Instructions to follow: Can you put each line from the start of the entries through the line containing "je Barbarez." into a numbered list, skipping any blank lines?
START Materials provided
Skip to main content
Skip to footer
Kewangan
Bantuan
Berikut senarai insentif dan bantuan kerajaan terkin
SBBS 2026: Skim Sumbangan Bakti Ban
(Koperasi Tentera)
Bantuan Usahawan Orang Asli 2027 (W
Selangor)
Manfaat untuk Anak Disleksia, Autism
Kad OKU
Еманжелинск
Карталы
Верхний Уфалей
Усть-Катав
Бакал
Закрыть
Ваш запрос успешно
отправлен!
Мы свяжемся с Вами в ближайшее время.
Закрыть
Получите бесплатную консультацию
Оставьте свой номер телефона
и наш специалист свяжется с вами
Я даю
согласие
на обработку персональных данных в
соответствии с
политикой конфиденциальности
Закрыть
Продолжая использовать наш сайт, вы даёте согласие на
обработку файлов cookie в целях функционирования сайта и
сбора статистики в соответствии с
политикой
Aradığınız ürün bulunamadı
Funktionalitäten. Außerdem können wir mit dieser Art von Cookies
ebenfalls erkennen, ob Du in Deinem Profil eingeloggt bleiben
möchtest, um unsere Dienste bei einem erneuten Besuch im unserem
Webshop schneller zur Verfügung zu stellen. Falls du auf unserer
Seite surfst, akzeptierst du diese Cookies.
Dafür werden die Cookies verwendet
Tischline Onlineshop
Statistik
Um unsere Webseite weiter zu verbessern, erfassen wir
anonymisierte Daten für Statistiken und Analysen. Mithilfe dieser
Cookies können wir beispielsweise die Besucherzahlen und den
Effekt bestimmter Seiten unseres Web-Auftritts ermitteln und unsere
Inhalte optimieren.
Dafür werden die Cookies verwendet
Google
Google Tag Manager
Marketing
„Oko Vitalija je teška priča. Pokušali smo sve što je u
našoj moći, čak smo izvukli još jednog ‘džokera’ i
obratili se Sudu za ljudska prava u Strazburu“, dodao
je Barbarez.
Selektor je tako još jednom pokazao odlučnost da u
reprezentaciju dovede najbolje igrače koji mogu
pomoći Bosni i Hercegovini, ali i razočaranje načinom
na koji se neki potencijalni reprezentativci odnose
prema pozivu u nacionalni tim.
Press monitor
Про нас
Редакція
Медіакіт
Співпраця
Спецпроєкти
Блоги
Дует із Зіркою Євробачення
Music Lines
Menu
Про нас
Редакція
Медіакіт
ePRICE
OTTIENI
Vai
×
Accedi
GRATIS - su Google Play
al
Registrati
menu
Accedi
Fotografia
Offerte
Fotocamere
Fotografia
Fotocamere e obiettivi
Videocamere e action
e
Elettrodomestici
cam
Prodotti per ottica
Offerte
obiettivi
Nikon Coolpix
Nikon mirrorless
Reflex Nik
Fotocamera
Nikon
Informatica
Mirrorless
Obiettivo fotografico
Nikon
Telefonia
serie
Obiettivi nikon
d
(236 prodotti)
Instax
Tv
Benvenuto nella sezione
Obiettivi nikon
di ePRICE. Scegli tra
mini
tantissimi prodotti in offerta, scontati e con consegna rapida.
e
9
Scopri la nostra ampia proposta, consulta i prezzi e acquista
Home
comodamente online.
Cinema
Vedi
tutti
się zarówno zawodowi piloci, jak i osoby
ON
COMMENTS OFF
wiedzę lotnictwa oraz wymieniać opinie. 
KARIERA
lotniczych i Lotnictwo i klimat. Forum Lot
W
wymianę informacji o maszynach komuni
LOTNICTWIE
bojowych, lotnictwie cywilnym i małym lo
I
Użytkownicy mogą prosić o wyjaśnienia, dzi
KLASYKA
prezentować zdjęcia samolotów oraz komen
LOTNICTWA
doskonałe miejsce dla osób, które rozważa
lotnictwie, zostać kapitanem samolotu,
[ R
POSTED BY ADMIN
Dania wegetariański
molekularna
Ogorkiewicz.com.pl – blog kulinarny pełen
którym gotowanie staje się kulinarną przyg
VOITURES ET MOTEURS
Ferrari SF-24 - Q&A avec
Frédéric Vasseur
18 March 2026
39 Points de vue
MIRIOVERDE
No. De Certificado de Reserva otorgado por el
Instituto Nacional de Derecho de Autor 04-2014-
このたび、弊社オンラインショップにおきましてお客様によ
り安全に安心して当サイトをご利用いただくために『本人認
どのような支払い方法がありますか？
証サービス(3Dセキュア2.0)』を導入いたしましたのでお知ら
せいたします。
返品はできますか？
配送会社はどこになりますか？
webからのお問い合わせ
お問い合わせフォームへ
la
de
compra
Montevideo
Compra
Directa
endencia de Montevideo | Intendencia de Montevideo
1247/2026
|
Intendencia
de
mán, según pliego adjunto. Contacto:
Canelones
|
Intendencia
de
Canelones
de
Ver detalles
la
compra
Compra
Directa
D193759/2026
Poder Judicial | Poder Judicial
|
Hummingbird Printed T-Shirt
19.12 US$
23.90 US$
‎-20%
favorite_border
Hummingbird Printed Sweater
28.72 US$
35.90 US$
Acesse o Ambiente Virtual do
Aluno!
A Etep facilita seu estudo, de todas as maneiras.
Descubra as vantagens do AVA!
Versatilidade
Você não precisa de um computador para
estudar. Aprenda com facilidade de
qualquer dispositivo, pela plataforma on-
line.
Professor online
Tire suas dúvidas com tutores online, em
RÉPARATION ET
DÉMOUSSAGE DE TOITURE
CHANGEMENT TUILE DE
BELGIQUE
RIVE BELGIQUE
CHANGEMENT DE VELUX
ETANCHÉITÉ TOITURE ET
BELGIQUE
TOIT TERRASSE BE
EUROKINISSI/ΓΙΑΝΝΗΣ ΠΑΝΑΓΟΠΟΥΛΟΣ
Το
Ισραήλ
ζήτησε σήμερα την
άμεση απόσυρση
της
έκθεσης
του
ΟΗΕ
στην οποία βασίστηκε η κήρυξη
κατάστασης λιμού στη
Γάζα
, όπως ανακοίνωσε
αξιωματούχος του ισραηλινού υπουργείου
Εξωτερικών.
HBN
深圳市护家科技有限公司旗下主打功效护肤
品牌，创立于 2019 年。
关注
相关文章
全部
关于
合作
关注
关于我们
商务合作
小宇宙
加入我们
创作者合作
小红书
END Materials provided
Exercise output:
1. Skip to main content
2. Skip to footer
3. Kewangan
4. Bantuan
5. Berikut senarai insentif dan bantuan kerajaan terkin
6. SBBS 2026: Skim Sumbangan Bakti Ban
7. (Koperasi Tentera)
8. Bantuan Usahawan Orang Asli 2027 (W
9. Selangor)
10. Manfaat untuk Anak Disleksia, Autism
11. Kad OKU
12. Еманжелинск
13. Карталы
14. Верхний Уфалей
15. Усть-Катав
16. Бакал
17. Закрыть
18. Ваш запрос успешно
19. отправлен!
20. Мы свяжемся с Вами в ближайшее время.
21. Закрыть
22. Получите бесплатную консультацию
23. Оставьте свой номер телефона
24. и наш специалист свяжется с вами
25. Я даю
26. согласие
27. на обработку персональных данных в
28. соответствии с
29. политикой конфиденциальности
30. Закрыть
31. Продолжая использовать наш сайт, вы даёте согласие на
32. обработку файлов cookie в целях функционирования сайта и
33. сбора статистики в соответствии с
34. политикой
35. Aradığınız ürün bulunamadı
36. Funktionalitäten. Außerdem können wir mit dieser Art von Cookies
37. ebenfalls erkennen, ob Du in Deinem Profil eingeloggt bleiben
38. möchtest, um unsere Dienste bei einem erneuten Besuch im unserem
39. Webshop schneller zur Verfügung zu stellen. Falls du auf unserer
40. Seite surfst, akzeptierst du diese Cookies.
41. Dafür werden die Cookies verwendet
42. Tischline Onlineshop
43. Statistik
44. Um unsere Webseite weiter zu verbessern, erfassen wir
45. anonymisierte Daten für Statistiken und Analysen. Mithilfe dieser
46. Cookies können wir beispielsweise die Besucherzahlen und den
47. Effekt bestimmter Seiten unseres Web-Auftritts ermitteln und unsere
48. Inhalte optimieren.
49. Dafür werden die Cookies verwendet
50. Google
51. Google Tag Manager
52. Marketing
53. „Oko Vitalija je teška priča. Pokušali smo sve što je u
54. našoj moći, čak smo izvukli još jednog ‘džokera’ i
55. obratili se Sudu za ljudska prava u Strazburu“, dodao
56. je Barbarez.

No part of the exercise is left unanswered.